Task:
Report how many lines below contain the word "performed". Write only that number.

Dataset extract:

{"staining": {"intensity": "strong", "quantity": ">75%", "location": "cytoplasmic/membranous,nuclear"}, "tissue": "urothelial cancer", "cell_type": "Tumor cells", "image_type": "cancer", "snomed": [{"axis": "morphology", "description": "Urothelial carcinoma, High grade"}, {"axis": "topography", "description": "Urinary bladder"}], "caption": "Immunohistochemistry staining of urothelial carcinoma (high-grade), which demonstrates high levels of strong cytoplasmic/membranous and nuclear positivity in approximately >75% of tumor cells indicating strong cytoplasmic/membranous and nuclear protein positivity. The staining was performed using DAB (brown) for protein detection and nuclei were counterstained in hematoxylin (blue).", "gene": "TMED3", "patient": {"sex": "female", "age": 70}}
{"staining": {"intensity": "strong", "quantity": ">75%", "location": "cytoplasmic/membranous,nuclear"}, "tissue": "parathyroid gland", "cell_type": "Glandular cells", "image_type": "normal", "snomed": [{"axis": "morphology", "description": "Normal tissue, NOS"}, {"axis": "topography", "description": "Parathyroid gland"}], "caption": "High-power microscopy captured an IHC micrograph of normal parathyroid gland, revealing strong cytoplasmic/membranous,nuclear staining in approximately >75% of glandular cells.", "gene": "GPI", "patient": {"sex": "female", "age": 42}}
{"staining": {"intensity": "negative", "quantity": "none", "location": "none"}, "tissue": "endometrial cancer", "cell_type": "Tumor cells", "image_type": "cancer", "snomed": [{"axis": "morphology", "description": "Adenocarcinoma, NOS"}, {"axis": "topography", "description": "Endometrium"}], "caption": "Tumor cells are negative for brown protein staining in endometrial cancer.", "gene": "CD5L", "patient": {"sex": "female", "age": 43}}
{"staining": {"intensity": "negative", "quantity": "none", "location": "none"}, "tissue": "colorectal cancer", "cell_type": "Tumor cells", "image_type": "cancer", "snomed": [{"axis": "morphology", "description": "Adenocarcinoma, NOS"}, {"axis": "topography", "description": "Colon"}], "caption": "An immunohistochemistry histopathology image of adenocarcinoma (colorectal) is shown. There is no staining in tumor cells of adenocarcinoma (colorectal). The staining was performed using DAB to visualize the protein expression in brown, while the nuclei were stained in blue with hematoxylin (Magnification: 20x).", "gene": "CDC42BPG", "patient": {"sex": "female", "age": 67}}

Answer to the problem:
2